Empowering patients through shared decision making

Pioneering physician, author, and researcher Tom Ferguson (1943-2006) stated that “whenever the people are well-informed, they can be trusted with their own health. We don't need doctors or health systems to rule our bodies.”

The core of patient-centered healthcare is to engage the patient in decisions about their own care and treatment.

Every patient is unique in their own views, values, preferences, and life circumstances. This has a strong bearing on the choices they make when it comes to choosing an appropriate treatment for their condition. So it is not just a question of clinical effectiveness, but of balancing the potential benefits and harms of different available options to find what is most appropriate for the individual.1

Shared decision making (SDM) has been defined as “an approach where clinicians and patients share the best available evidence when faced with the task of making decisions, and where patients are supported to consider options, to achieve informed preferences”.2 It can also be defined as a process in which patients are involved as active partners with the clinician in clarifying acceptable medical options and choosing a preferred course of care and treatment.3 This would also take into account the patient’s needs, desires and lifestyle.

→ DATA FOR REVIEW
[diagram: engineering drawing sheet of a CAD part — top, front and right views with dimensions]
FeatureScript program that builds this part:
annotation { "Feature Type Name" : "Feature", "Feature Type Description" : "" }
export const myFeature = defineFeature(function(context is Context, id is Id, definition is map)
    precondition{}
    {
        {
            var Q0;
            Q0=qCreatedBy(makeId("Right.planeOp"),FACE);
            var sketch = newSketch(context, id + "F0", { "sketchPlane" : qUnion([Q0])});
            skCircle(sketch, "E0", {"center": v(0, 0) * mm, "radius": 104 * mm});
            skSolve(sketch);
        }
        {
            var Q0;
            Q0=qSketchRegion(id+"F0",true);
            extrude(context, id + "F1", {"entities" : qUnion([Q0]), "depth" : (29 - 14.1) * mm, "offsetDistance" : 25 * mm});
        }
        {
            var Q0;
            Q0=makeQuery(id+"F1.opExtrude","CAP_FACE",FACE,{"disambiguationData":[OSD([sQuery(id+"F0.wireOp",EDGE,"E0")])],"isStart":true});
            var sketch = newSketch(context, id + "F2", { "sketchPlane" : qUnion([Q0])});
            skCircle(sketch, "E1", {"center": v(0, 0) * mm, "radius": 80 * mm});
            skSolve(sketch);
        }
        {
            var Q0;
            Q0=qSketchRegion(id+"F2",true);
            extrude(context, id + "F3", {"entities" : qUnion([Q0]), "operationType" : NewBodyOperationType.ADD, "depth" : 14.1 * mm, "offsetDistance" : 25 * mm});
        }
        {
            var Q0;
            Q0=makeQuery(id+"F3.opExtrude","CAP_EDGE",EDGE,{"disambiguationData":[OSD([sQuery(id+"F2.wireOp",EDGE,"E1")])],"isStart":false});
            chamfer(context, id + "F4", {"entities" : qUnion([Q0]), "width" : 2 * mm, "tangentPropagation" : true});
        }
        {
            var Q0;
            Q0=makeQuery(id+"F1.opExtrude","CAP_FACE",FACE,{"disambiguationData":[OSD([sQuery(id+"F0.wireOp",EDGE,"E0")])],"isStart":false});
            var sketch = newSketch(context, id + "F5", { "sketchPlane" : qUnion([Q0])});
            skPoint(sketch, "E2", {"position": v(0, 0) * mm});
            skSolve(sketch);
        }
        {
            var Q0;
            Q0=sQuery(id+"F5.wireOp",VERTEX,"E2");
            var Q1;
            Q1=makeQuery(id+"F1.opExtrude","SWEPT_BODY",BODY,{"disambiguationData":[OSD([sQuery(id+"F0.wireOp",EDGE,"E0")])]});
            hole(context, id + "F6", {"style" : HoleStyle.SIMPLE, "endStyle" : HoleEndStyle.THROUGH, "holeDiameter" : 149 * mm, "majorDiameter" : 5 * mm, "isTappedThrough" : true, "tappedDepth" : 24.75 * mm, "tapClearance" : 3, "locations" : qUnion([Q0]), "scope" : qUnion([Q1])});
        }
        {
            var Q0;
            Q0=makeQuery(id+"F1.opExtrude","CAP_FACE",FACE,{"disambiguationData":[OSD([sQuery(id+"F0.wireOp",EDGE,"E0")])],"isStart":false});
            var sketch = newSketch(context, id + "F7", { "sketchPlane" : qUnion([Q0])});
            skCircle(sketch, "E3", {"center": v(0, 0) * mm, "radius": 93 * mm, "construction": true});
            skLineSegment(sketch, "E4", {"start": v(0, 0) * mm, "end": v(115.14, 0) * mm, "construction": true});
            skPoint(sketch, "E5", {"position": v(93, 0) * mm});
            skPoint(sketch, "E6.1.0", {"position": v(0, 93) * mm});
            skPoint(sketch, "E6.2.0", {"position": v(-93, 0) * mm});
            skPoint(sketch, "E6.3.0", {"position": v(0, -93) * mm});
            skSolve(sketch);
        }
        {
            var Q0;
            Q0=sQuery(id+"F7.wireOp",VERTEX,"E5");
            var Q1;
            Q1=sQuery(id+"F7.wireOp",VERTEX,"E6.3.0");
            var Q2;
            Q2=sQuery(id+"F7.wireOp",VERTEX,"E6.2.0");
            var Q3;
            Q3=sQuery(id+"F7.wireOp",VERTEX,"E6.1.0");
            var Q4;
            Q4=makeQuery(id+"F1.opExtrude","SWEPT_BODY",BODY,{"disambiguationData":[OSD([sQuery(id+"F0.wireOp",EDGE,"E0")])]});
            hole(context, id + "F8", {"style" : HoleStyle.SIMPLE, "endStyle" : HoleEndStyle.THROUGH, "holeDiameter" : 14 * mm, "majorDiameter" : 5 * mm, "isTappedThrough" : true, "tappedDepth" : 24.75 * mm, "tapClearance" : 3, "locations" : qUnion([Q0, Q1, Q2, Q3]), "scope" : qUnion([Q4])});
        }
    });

→ LIST OF TASKS
a) Answer these from the text on shared decision making:
(i) What years of Tom Ferguson's life does the text give?
(ii) What does the text call the core of patient-centered healthcare?
(iii) In the second definition of shared decision making, what role do patients take alongside the clinician?
b) Resume the passage on shared decision making, writing on from its final sentence.

→ RESPONSES PER TASK
a)
(i) 1943-2006
(ii) Engaging the patient in decisions about their own care and treatment
(iii) Active partners with the clinician

b)
Every human being has a tendency to protect and preserve their wellbeing. The core of SDM is to make patients aware of their responsibility towards their own wellbeing. Therefore, an individual’s self-determination is a desirable goal of SDM, and clinicians need to support patients to achieve this goal, wherever feasible.2

SDM is not just about sharing information, but also honoring the patient’s preferences, which are influenced by psychological, social and emotional factors.